Wieviele Spieler habt ihr so im Schnitt?

Es sind meistens fünfzehn bis zwanzig zugleich im Spiel, viele davon übrigens aus den USA.

Daß man jede Menge Leute trifft, ist wohl der größte Reiz, oder?

Auf alle Fälle. Und die Tatsache, daß es das eigene Vorstellungsvermögen ungemein belebt. Es läuft ja alles ausschließlich in Textform ab, die Raumbeschreibungen, die Aktionen, die Befehle, die Dialoge, alles ohne Grafik und ohne Sound. Jemand hat mal gesagt: Die MUDs sind die virtuellen Welten für Leute, die gerne Bücher lesen.
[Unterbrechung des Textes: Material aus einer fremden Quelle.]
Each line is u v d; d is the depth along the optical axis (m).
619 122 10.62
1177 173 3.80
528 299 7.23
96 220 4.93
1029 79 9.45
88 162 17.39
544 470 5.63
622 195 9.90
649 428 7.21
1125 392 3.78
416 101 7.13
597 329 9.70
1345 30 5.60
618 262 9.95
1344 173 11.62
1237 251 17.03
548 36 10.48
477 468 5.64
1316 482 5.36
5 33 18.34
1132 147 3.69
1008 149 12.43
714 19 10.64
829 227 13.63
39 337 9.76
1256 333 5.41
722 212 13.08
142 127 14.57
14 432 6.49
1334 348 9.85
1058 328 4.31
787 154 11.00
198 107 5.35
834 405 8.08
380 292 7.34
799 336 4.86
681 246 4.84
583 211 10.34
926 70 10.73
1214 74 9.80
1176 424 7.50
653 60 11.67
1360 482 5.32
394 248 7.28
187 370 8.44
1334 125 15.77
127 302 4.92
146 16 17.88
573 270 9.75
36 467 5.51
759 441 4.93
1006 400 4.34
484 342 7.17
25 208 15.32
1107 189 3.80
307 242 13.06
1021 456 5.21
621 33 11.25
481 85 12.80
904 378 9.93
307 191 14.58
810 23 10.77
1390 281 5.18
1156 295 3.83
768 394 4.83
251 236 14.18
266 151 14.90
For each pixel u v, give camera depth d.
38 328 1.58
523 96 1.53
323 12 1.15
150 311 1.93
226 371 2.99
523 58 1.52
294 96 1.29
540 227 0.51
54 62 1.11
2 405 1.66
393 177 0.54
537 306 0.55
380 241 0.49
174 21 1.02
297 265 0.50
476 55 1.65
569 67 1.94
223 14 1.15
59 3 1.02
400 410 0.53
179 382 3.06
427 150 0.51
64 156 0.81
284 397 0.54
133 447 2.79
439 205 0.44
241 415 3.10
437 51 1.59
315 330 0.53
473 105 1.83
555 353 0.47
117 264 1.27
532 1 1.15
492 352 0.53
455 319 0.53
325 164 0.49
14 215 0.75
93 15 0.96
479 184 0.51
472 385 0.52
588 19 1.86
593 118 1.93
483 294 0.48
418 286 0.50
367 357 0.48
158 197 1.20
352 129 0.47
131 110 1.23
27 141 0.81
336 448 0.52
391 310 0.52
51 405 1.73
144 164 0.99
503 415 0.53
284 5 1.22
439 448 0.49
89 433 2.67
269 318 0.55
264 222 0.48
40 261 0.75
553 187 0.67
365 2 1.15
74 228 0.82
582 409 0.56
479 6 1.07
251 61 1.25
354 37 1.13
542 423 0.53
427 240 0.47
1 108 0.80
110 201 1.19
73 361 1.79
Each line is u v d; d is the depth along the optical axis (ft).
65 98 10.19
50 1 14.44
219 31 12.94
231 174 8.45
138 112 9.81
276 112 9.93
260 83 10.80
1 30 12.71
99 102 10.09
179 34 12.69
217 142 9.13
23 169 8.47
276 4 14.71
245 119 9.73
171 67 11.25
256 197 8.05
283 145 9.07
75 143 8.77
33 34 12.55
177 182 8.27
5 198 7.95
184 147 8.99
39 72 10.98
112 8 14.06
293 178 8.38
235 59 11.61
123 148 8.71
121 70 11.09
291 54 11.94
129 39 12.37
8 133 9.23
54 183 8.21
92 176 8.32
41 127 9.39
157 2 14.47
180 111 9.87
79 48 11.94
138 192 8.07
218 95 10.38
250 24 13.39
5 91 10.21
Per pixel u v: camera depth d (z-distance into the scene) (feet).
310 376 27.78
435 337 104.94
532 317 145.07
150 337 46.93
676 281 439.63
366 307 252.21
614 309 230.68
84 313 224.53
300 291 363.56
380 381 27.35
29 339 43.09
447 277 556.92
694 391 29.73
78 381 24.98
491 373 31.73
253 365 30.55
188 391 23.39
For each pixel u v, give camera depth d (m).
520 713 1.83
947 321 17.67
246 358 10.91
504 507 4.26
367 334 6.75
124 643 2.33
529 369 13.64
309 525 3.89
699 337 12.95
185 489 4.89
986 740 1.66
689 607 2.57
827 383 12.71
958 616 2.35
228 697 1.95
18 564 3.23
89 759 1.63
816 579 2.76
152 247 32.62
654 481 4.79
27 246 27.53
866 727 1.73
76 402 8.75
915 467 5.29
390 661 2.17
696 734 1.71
Nun gibt's ja schon weltweit über 250 davon. Habt ihr da Kontakte?

Klar. Die Verkehrssprache ist ja überall Englisch. Manche von uns spielen auch noch in anderen MUDs mit, und auch sonst tauscht man sich aus. Es wäre sogar möglich, sich ganze Areas, also Spielzonen zu besorgen und ins eigene Spiel einzubauen.

Einige Unis gehen gegen die MUDs vor, die auf ihren Rechnern laufen. Warum?

Das muß einfach eine Grundabneigung gegenüber dem Spielen überhaupt sein. An den Rechnerkapazitäten kann's nicht liegen, davon belegen wir einen kaum meßbaren Teil, weil wir nur mit Text und nicht mit Grafik arbeiten. Unser MUD ist im Grund so einfach, daß man es auf einer Diskette mit nach Hause nehmen und dort auf einem ganz normalen PC laufen lassen könnte. Die Uni brauchen wir nur wegen der Anbindung ans Internet. Na gut, also die Datenleitungen der Uni könnten ein kleines bißchen langsamer werden, wenn sich fünzig Leute gleichzeitig online einschalten würden.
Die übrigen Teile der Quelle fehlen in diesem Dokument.